The goal of RGGI is the same as that of the EU ETS - to reduce CO2 emissions. The original cap for the 2009-2013 period was set above actual emissions and despite a downward revision of the cap by 45% in 2014, the system had minimal impact as a direct driver of CO2 reductions. Other factors such as the introduction of state renewable portfolio standards or the shift from coal to gas due to market conditions have probably had a greater impact. It can be concluded, however, that RGGI has affected the revenues of energy producers, to the benefit of those using low-carbon sources. From 2020, the cap - similar to the EU ETS - decreases linearly, leading to a 30% reduction from 2020 to 2030. RGGI has also met other important objectives, such as creating a stable source of revenue for participating countries (through auctioning of allowances and minimum allowance prices) and improving air quality.
In addition, the US still has a special emissions trading system in California. Its task is also to keep covered emissions below a predetermined limit despite low allowance prices. The California system's emissions cap has been set to decrease by 5% per year until 2030 and then by a factor calculated according to a formula set out in the cap-and-trade regulation until 2050.

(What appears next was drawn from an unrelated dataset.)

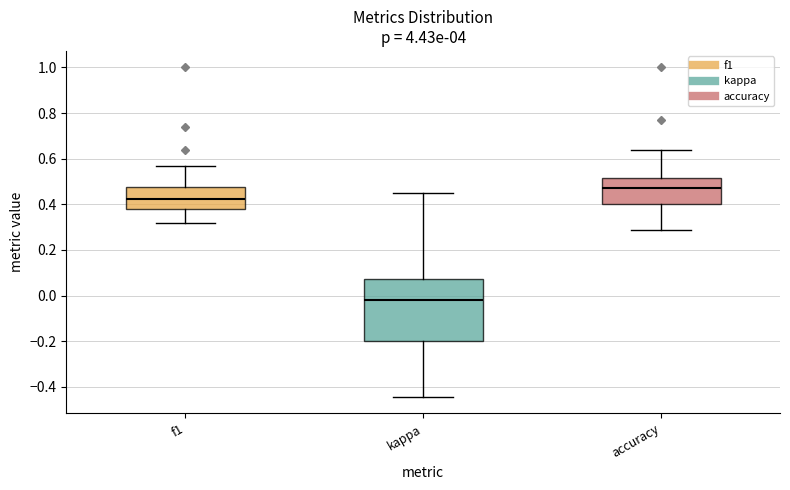

Which box has the highest median line?

accuracy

China - the largest ETS market
China only became a significant contributor to global CO2 emissions at the turn of the century. China's emissions trading scheme, launched in 2021, is similar to the European EU ETS. Both systems use market principles to regulate emissions, setting limits on allowable emissions and allowing trading of emission allowances between companies.
The Chinese ETS is the largest system of its kind in the world in terms of the amount of emissions covered. It covers more than 40% of the country's total carbon emissions and in the first phase focuses on the energy sector, especially power plants. Future expansion to other industries such as steel, cement and chemicals is planned.

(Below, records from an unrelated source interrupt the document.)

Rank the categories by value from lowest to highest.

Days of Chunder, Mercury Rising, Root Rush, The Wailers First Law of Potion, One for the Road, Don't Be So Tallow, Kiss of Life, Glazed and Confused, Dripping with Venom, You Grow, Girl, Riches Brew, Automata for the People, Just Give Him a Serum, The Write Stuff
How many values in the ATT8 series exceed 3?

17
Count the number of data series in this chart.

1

Key differences in setting emission limits:
EU ETS: In the European Union, emission allowances are allocated on the basis of a fixed cap, which is reduced annually. This cap is fixed and designed to reduce emissions over time. The system is structured as a cap-and-trade, which means that the maximum amount of emissions allowed is clearly limited.

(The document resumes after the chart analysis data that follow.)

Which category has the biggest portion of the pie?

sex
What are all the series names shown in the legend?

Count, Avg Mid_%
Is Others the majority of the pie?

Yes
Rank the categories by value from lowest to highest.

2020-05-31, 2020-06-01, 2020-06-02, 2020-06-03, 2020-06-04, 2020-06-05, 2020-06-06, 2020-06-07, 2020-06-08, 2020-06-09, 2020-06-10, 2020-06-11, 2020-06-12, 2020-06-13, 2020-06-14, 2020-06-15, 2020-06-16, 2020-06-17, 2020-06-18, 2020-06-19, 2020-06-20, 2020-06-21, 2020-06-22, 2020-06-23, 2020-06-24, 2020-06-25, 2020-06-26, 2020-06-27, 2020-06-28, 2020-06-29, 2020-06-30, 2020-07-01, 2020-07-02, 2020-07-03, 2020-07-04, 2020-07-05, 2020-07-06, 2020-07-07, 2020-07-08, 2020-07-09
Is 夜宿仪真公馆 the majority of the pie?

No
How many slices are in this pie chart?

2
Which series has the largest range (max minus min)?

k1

China's ETS: Unlike the EU, China does not yet operate on a strict cap-and-trade basis. Emission allowances are distributed on the basis of emission intensity (i.e. the amount of emissions per unit of production, e.g. tonnes of CO2 per megawatt-hour). This means that companies are allocated allowances according to how much energy they produce. This approach is more flexible and does not necessarily lead to a reduction in absolute emissions, but rather to an optimisation of efficiency.